━━ Data for this task

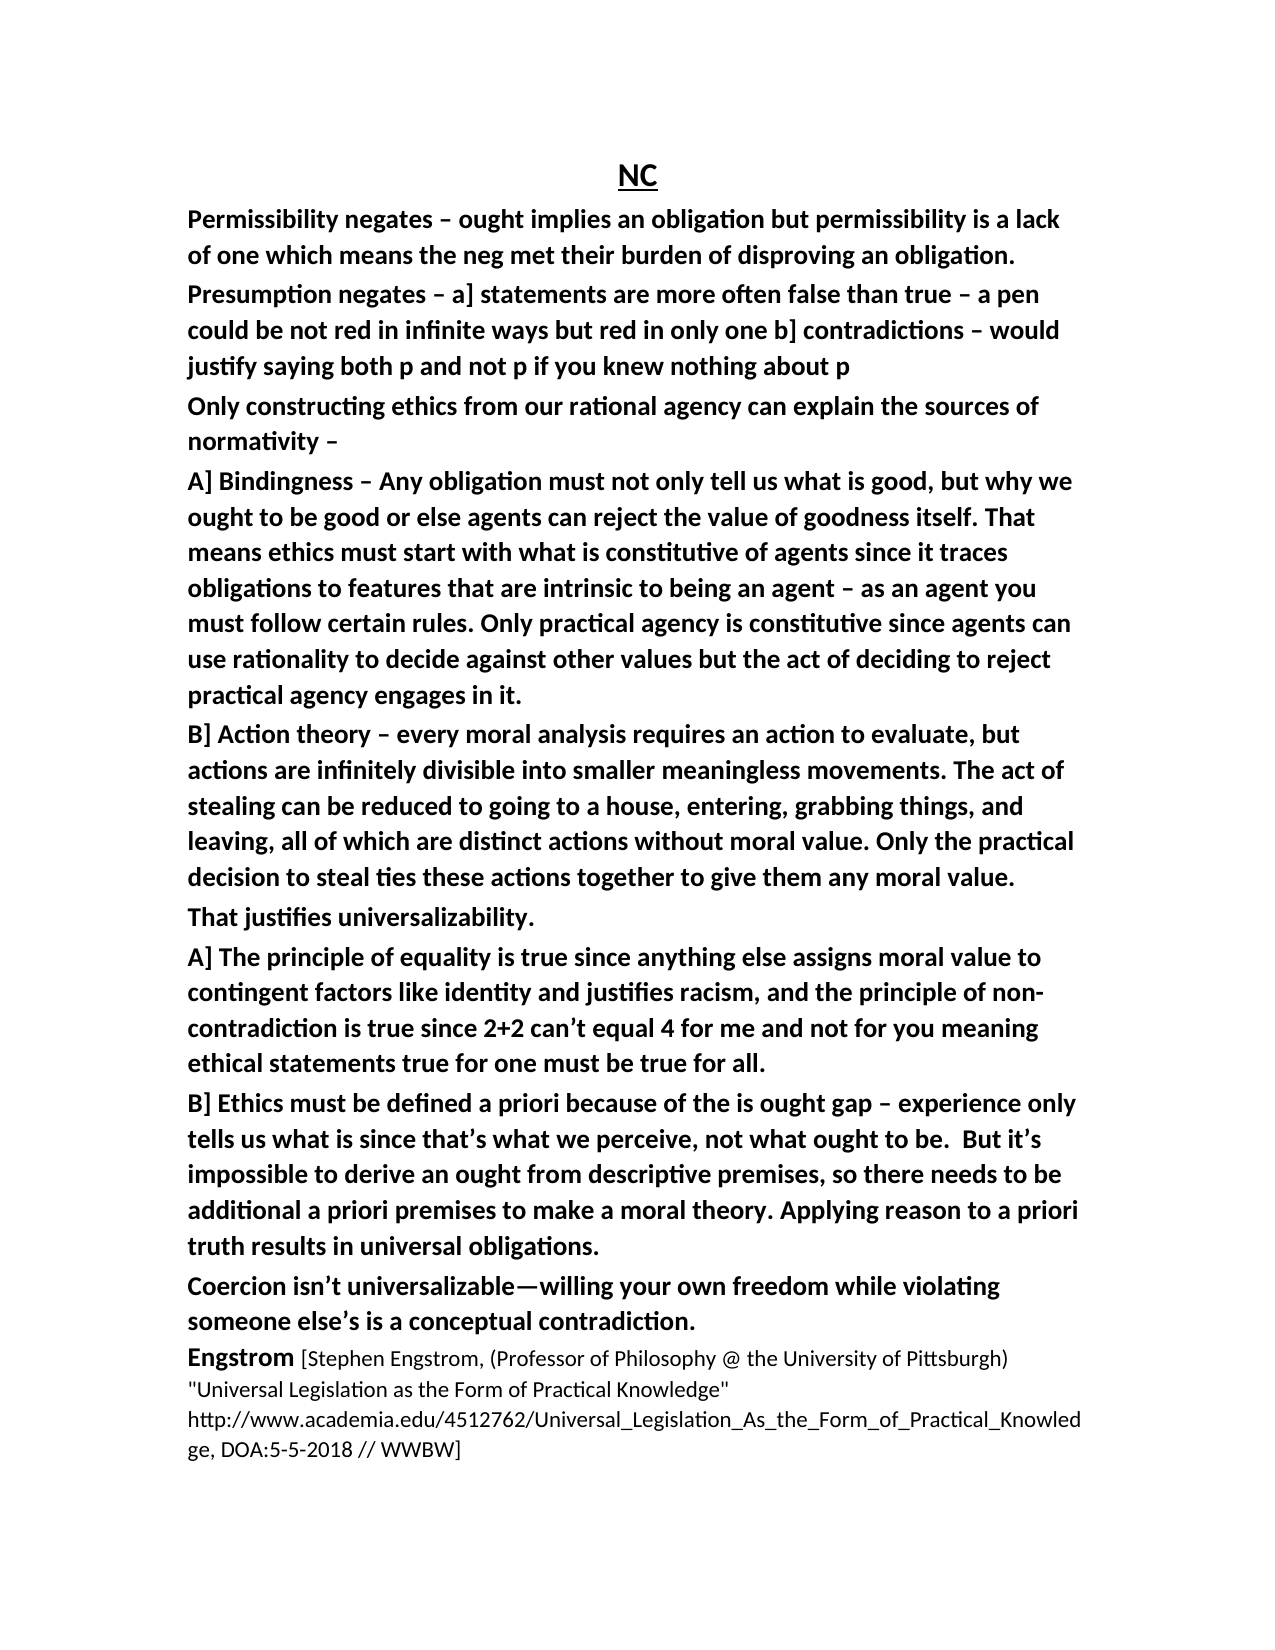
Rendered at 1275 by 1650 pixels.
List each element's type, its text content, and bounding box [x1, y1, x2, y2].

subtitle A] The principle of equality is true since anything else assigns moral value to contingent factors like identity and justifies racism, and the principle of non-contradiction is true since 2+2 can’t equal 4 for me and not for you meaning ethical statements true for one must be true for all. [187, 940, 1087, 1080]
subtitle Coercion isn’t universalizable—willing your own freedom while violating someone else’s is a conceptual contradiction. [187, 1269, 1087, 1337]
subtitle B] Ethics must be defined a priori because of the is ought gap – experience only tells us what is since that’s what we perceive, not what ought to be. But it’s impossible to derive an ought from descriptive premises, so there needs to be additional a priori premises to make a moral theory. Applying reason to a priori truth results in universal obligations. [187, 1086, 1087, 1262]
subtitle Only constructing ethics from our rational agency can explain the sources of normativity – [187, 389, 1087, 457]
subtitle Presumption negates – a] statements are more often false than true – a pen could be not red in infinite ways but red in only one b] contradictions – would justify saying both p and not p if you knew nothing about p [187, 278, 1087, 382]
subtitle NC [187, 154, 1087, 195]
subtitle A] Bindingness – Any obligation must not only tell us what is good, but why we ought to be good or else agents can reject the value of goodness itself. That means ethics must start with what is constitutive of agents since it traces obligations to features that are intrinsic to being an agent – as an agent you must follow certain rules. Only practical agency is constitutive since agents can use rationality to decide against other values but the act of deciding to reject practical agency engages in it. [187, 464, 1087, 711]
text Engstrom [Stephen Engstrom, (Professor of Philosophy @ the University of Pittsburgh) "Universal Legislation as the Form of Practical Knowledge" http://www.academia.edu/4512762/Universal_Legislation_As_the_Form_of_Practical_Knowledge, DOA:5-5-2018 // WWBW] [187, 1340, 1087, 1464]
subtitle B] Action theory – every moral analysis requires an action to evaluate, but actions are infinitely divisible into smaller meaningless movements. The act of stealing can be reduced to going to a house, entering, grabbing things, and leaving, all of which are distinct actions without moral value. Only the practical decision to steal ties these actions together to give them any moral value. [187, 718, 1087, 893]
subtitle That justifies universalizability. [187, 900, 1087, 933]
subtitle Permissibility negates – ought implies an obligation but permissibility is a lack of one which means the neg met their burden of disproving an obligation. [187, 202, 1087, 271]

━━━━

**Task prompt**
If a line in the listing holds the word "justifies", list that line.

**Answer**
subtitle A] The principle of equality is true since anything else assigns moral value to contingent factors like identity and justifies racism, and the principle of non-contradiction is true since 2+2 can’t equal 4 for me and not for you meaning ethical statements true for one must be true for all. [187, 940, 1087, 1080]
subtitle That justifies universalizability. [187, 900, 1087, 933]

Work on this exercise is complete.